China just surpassed Japan to become the second-largest box office market in the world. This has film studios salivating over China’s potential one billion movie viewers. As China rises, so does its demand for quality entertainment. Film studios are rushing to capitalize on this by making movies friendly to China’s censors. Last year China agreed to raise the limit from 20 imported blockbusters per year to 34. The additional 34 films will be in either Imax or 3D formats.
Viacom, Inc. (NASDAQ:VIAB)’s Paramount Pictures Transformers 4 will not only be filmed in China, it will also have a China-based theme. China Movie Channel, which is controlled by the Chinese government, will help select filming sites in China, along with theatrical production and possibly post-production work as well. The movie will also star Chinese actress Li Bingbing and is lookingto cast other big Chinese names.
The biggest development from Viacom, Inc. (NASDAQ:VIAB)’s deal here is that the movie will now qualify as a Chinese and American co-production. This will allow the movie to bypass the Chinese import quota and receive a bigger share of box office receipts. This is great news for Viacom considering that Transformers: Dark of the Moon brought in $177.3 million in ticket sales in China in 2010. When Transformers 4 is released next year, look for the movie to have strong sales in China and boost Viacom, Inc. (NASDAQ:VIAB)’s bottom line.
Tough to keep up with the fox
20th Century Fox has been involved in China with its parent News Corp (NASDAQ:NWSA) since 1992. The Hollywood film studio controlled by billionaire Rupert Murdoch will now become a subsidiary of 21stCentury Fox once News Corp completes its break up later this summer.
20th Century Fox has been instrumental in delivering content in China with its landmark deal with Youku Tudou to stream over 250 films to China’s online viewers in 2010. The film studio was the first studio to do such a deal with China’s version of YouTube.

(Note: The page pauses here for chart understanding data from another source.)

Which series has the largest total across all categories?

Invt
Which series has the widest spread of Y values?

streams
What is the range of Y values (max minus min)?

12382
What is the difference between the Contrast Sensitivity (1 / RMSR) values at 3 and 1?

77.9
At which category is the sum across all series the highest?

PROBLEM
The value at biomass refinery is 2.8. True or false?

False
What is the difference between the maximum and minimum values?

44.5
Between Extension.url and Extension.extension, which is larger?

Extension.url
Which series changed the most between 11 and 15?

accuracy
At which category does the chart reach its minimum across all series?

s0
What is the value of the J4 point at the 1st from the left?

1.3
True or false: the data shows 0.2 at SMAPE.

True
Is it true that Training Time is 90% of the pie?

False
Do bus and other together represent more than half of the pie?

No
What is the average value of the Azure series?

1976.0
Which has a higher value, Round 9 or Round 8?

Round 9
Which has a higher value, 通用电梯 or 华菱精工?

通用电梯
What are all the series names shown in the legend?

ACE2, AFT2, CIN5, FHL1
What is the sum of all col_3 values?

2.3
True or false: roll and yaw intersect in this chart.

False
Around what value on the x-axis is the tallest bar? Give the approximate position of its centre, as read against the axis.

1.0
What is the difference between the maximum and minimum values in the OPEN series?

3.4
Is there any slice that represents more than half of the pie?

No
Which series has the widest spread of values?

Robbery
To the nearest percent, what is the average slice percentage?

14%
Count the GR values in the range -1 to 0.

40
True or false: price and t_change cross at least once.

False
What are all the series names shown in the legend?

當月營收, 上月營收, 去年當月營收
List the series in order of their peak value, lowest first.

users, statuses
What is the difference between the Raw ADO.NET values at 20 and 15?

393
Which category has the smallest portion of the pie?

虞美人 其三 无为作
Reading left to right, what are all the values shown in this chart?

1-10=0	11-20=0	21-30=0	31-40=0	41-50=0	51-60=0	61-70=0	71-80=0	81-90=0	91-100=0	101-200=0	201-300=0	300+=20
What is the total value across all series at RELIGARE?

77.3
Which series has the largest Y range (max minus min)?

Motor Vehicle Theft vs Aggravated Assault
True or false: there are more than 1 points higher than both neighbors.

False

Last year News Corp (NASDAQ:NWSA) acquired a 19.9% stake in Beijing’s Bona Film Group Ltd (ADR) (NASDAQ:BONA). Bona Film Group is China’s second-largest independent movie production and distribution firm. Bona Film Group is not only looking to go after the Chinese market, but also a global audience. Bona’s tie-up with News Corp is designed to help the company distribute its Chinese-produced films worldwide. What News Corp (NASDAQ:NWSA) liked when it did the deal with Bona is that Bona has a vertically-integrated business model. This is rather rare in the Chinese film community. Again, another smart move by Rupert Murdoch partnering with Bona Film Group.
The Chinese love Kung Fu Panda
Dreamworks Animation Skg Inc (NASDAQ:DWA) owns 45% of Oriental DreamWorks, a Chinese-American film production company. Its Chinese partners are China Media Capital, Shanghai Media Group and Shanghai Alliance Investment. Oriental DreamWorks will produce original Chinese animated and live-action films for distribution in China and worldwide as well. It also plans theme parks, games, and consumer products. The joint venture purchased Chinese animation studio 37 Entertainment which has already worked on productions for DreamWorks television.